March Madness: The Madagascar Edition

Krutika Sood, MBA ’20, a member of the Missouri Botanical Garden team traveling to Madagascar wrote this for the Olin Blog. Krutika worked with fellow MBA students Lael Bialek and Coilean Malone as well as faculty advisor Karen Bedell and CEL Fellow Megan Cowett to complete the project.

On March 8, 2019, three MBA candidates and one CEL Faculty Advisor set out on a 31-hour plane journey from St. Louis to Madagascar. After an eventful week learning about the distinctive flora and fauna found in the forests of Madagascar, only two of those MBA candidates made it back to St. Louis on the March 16, 2019 (Don’t worry, the other two members of the team made it back after a 42-hour journey on March 17, despite a missed flight).

The reason our team set off on this journey was to visit the Madagascar Program team of St. Louis’s own Missouri Botanical Garden (MBG).

The MBG was founded in 1859 by Henry Shaw. Today, the MBG is a National Historic Landmark and a center for science, conservation, education and horticultural display, and is considered one of the top three botanical gardens in the world.
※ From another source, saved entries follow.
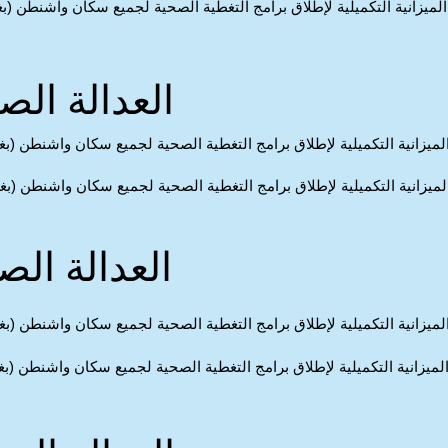
ميزانية التكميلية لإطلاق برامج التغطية الصحية لجميع سكان واشنطن (ب
العدالة الص
ميزانية التكميلية لإطلاق برامج التغطية الصحية لجميع سكان واشنطن (ب
ميزانية التكميلية لإطلاق برامج التغطية الصحية لجميع سكان واشنطن (بغ
العدالة الص
ميزانية التكميلية لإطلاق برامج التغطية الصحية لجميع سكان واشنطن (ب
ميزانية التكميلية لإطلاق برامج التغطية الصحية لجميع سكان واشنطن (ب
The Madagascar Program, started in 1987, is MBG’s largest and most successful international program.

Biodiversity hotspot

Madagascar is a biodiversity hotspot and global conservation priority as it is home to about 14,000 species of flora (95% of the species are endemic) and only 7% of its forest cover still remains. This, coupled with the fact that Madagascar is one of the ten poorest countries in the world, has defined the two core goals for MBG’s Madagascar Program:

  1. To conduct botanical research and exploration on one of the world’s most distinctive and threatened floras.
  2. To conserve biodiversity through local engagement to improve natural resource management and the quality of life improvement in local communities.

The Madagascar Program consists of two major components – the Research Unit and the Conservation Unit. Our team was tasked with understanding the functioning of the Research Unit in order to recommend an optimal operational and financial strategy geared towards sustainable program growth. As a consulting team, our main goal was to provide recommendations that are realistic, actionable, and in alignment with the mission and goals of the Madagascar Program and the MBG.
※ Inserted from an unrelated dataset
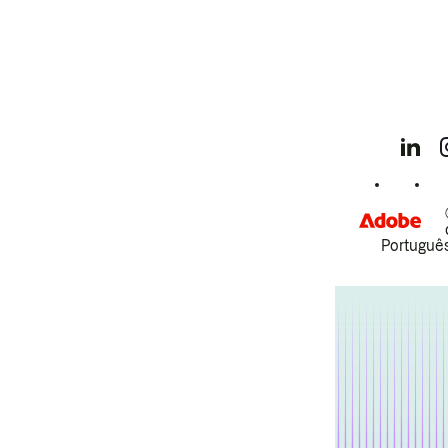
Português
Value of overseas site visit

This experiential learning opportunity has been valuable and enriching for us because it gave us a chance to utilize our collective professional and academic experiences to tackle a complex problem for a real client. We were able to gain valuable work experience during our MBA program that challenged us to think creatively and acquire knowledge about the symbiotic relationship between firms, local communities and the environment – a very crucial relationship in today’s business world.
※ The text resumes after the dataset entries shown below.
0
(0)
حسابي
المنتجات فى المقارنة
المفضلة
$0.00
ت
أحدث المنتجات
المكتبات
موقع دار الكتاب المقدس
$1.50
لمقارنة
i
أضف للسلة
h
Furthermore, collaborating with various stakeholders across three continents (USA, Europe & Africa) has been both a highlight and a challenge with this project. It taught us how to adapt and be effective in a dynamic and ambiguous environment, a.k.a, any real job. This project also allowed us to experience a new country and immerse ourselves in a different culture.

We didn’t get much sleep, but we did get to eat delicious food, see exotic forests, dip our toes into the blindingly blue Indian Ocean, and meet some adorable lemurs. Overall, it was a rewarding experience and we would surely choose to do it again. Working on a CEL Practicum has definitely been the highlight of our year.